Data extracts
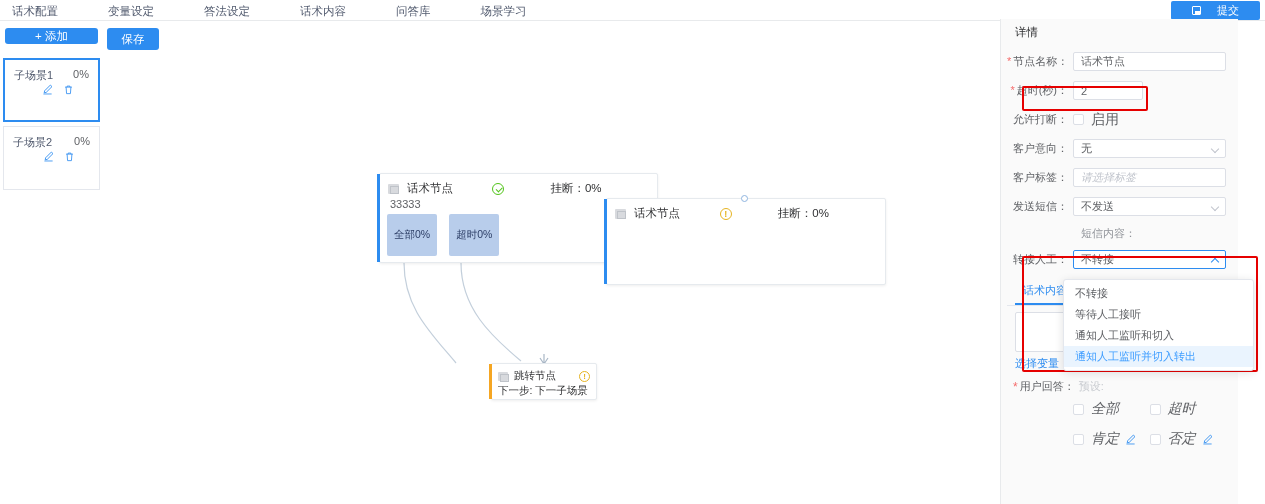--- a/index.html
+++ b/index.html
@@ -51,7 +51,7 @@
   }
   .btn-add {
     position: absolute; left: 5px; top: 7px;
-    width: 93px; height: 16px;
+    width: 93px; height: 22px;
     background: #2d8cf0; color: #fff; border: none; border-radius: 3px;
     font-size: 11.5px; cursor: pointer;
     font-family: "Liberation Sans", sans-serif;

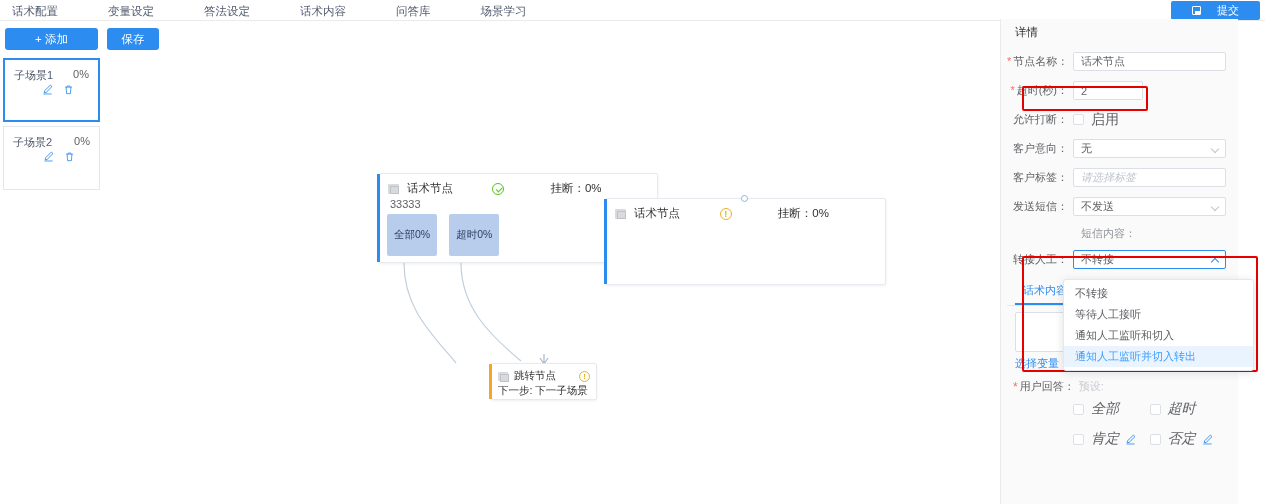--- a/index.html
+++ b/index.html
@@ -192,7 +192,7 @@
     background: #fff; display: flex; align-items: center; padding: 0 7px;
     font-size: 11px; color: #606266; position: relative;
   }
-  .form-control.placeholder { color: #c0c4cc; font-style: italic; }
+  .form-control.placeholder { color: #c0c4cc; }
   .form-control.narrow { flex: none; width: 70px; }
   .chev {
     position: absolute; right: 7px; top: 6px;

Brief
Reproduce verbatim every line starting at the line that holds "93px; height: 22px;" and ending with the final line of the data; omit the pictures.

Response box
+    width: 93px; height: 22px;
     background: #2d8cf0; color: #fff; border: none; border-radius: 3px;
     font-size: 11.5px; cursor: pointer;
     font-family: "Liberation Sans", sans-serif;

--- a/index.html
+++ b/index.html
@@ -192,7 +192,7 @@
     background: #fff; display: flex; align-items: center; padding: 0 7px;
     font-size: 11px; color: #606266; position: relative;
   }
-  .form-control.placeholder { color: #c0c4cc; font-style: italic; }
+  .form-control.placeholder { color: #c0c4cc; }
   .form-control.narrow { flex: none; width: 70px; }
   .chev {
     position: absolute; right: 7px; top: 6px;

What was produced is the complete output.